Cecilia Kühne
¿Quién no ha observado que durante la década que concluyó en 1867 ese árbol tan frondoso de la literatura mexicana no ha podido florecer ni aún conservarse vigoroso, en medio de los huracanes de la guerra?… Era natural: todos los espíritus estaban bajo la influencia de las preocupaciones políticas; apenas había familia o individuo que no participase de la conmoción que había agitado a la nación entera, y en semejantes circunstancias ¿cómo consagrarse a las profundas tareas de la investigación histórica o a los blandos recreos de la poesía que exigen un ánimo tranquilo y una conciencia desahogada y libre? Generalmente hablando se necesita la sombra de la paz para que el hombre pueda entregarse a los grandiosos trabajos del espíritu?
Con estas palabras Ignacio Manuel Altamirano, escritor, cronista y periodista mexicano, presentó su periódico literario El Renacimiento. Cuando salió esta primera entrega, el 2 de enero de 1869, habían pasado casi dos años del fusilamiento de Maximiliano en el Cerro de las Campanas, la República había sido restaurada y Benito Juárez, “la personificación de la patria”, -como le decía Altamirano,- se convertía en presidente constitucional para el cuatrienio que iba de 1868 a 1871.

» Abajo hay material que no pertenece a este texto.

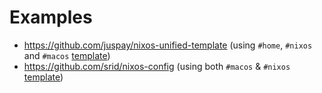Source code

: # Examples

- <https://github.com/juspay/nixos-unified-template> (using `#home`, `#nixos` and `#macos` [template](templates.md))
- <https://github.com/srid/nixos-config> (using both `#macos` & `#nixos` [template](templates.md))

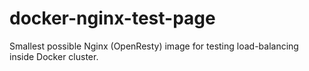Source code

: # docker-nginx-test-page
Smallest possible Nginx (OpenResty) image for testing load-balancing inside Docker cluster. 
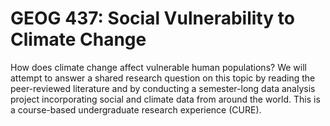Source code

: # GEOG 437: Social Vulnerability to Climate Change

How does climate change affect vulnerable human populations? We will attempt to answer a shared research question on this topic by reading the peer-reviewed literature and by conducting a semester-long data analysis project incorporating social and climate data from around the world. This is a course-based undergraduate research experience (CURE).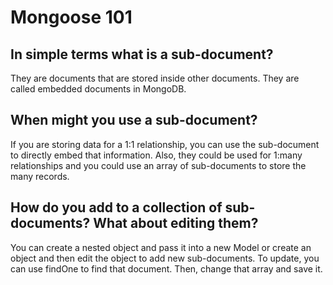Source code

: # Mongoose 101
## In simple terms what is a sub-document?
They are documents that are stored inside other documents. They are called embedded documents in MongoDB.

## When might you use a sub-document?
If you are storing data for a 1:1 relationship, you can use the sub-document to directly embed that information. Also, they could be used for 1:many relationships and you could use an array of sub-documents to store the many records.

## How do you add to a collection of sub-documents? What about editing them?
You can create a nested object and pass it into a new Model or create an object and then edit the object to add new sub-documents. To update, you can use findOne to find that document. Then, change that array and save it.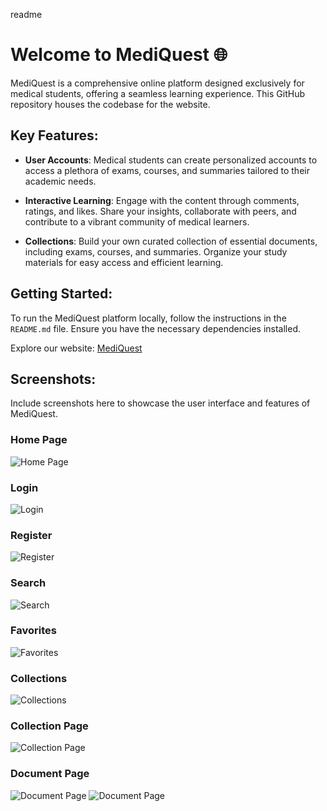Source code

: readme
# Welcome to MediQuest 🌐

MediQuest is a comprehensive online platform designed exclusively for medical students, offering a seamless learning experience. This GitHub repository houses the codebase for the website.

## Key Features:
- **User Accounts**: Medical students can create personalized accounts to access a plethora of exams, courses, and summaries tailored to their academic needs.

- **Interactive Learning**: Engage with the content through comments, ratings, and likes. Share your insights, collaborate with peers, and contribute to a vibrant community of medical learners.

- **Collections**: Build your own curated collection of essential documents, including exams, courses, and summaries. Organize your study materials for easy access and efficient learning.


## Getting Started:
To run the MediQuest platform locally, follow the instructions in the `README.md` file. Ensure you have the necessary dependencies installed.

Explore our website: [MediQuest](https://mediquest.onrender.com/)

## Screenshots:
Include screenshots here to showcase the user interface and features of MediQuest.

### Home Page
![Home Page](screenshots/home_page.png)

### Login
![Login](screenshots/login.png)

### Register
![Register](screenshots/register.png)

### Search
![Search](screenshots/search_page.png)

### Favorites
![Favorites](screenshots/profile_favourites.png)

### Collections
![Collections](screenshots/profile_collections.png)

### Collection Page
![Collection Page](screenshots/collection_page.png)

### Document Page
![Document Page](screenshots/document_page.png)
![Document Page](screenshots/document_comments.png)





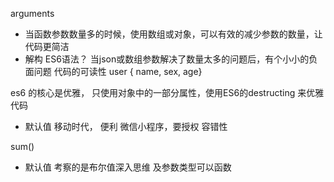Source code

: arguments
- 当函数参数数量多的时候，使用数组或对象，可以有效的减少参数的数量，让代码更简洁
- 解构 ES6语法？
 当json或数组参数解决了数量太多的问题后，有个小小的负面问题
 代码的可读性
 user { name, sex, age}

es6 的核心是优雅，
    只使用对象中的一部分属性，使用ES6的destructing 来优雅代码
- 默认值
    移动时代， 便利
    微信小程序，要授权
    容错性

sum()
- 默认值 考察的是布尔值深入思维 及参数类型可以函数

Nacido en Tixtla, Guerrero, el 13 de noviembre de 1834, hijo de Francisco Altamirano y Gertrudis Basilio, ambos indios puros, Ignacio Manuel aprendió a hablar español sólo hasta que su padre fue nombrado alcalde del pueblo, después se reveló como un estudiante aventajado y por ello ganó una de las becas que otorgaba el Instituto Literario de Toluca para niños de escasos recursos que supieran leer y escribir. Fue ahí donde se encontró al que había de ser su más querido e influyente maestro y su amigo incondicional: Ignacio Ramírez, el Nigromante.
Además de aprender que la ciencia es el gran antídoto contra el falso entusiasmo y la superstición, Altamirano se topó de frente con la ideología liberal y el pasamiento republicano. En poco tiempo, Altamirano llegó a ser encargado de la biblioteca del Instituto y devoró libros tanto clásicos como modernos, empapándose del pensamiento enciclopedista y de los tratados juristas liberales. En 1852 publicó su primer periódico, Los Papachos, que era tan divertido e irreverente que le costó la expulsión del Instituto.
Ese mismo año empezó a recorrer el país, fue maestro de primeras letras, dramaturgo y hasta apuntador en una compañía teatral itinerante. Escribió la polémica obra Morelos en Cuautla, hoy perdida, que le dio su primera fama y después cierta vergüenza, según parece, pues cuando hacía el recuento de sus obras fingía demencia y olvido.
No tardó mucho en llegar a la ciudad para estudiar Derecho en el Colegio de San Juan de Letrán y menos tardó en unirse a la Revolución de Ayutla que quiso derrocar a Santa Anna. Su carrera militar había comenzado y así, entre los estudios y la milicia fueron pasando años y éxitos políticos que culminaron en el Sitio de Querétaro. Una vez que llegó la paz, Altamirano se puso a escribir, editar periódicos y revistas y a participar en la vida política de México. Maestro de dos generaciones de pensadores y escritores (Guillermo Prieto, Luis G .Urbina y Justo Sierra, por ejemplo) Altamirano se preocupó más que nada por dar a la literatura mexicana un carácter verdaderamente nacional que llegara a ser un elemento activo en la integración de la cultura.
El propósito de Altamirano, que llegó a ser nombrado “padre de la literatura mexicana”, era sacar las artes y ciencias de círculo de los elegidos, convocar a los amantes de las bellas letras de todas las comuniones políticas a participar con sus escritos y apagar, de aquella manera, cualquier rencor que siguiera dividiendo a “los hijos de la madre común”. Con sus veladas literarias, la publicación de El Renacimiento y obras propias como El Zarco, Clemencia, y Navidad en las Montañas, fundó otra república que había sido restaurada: la República de las Letras.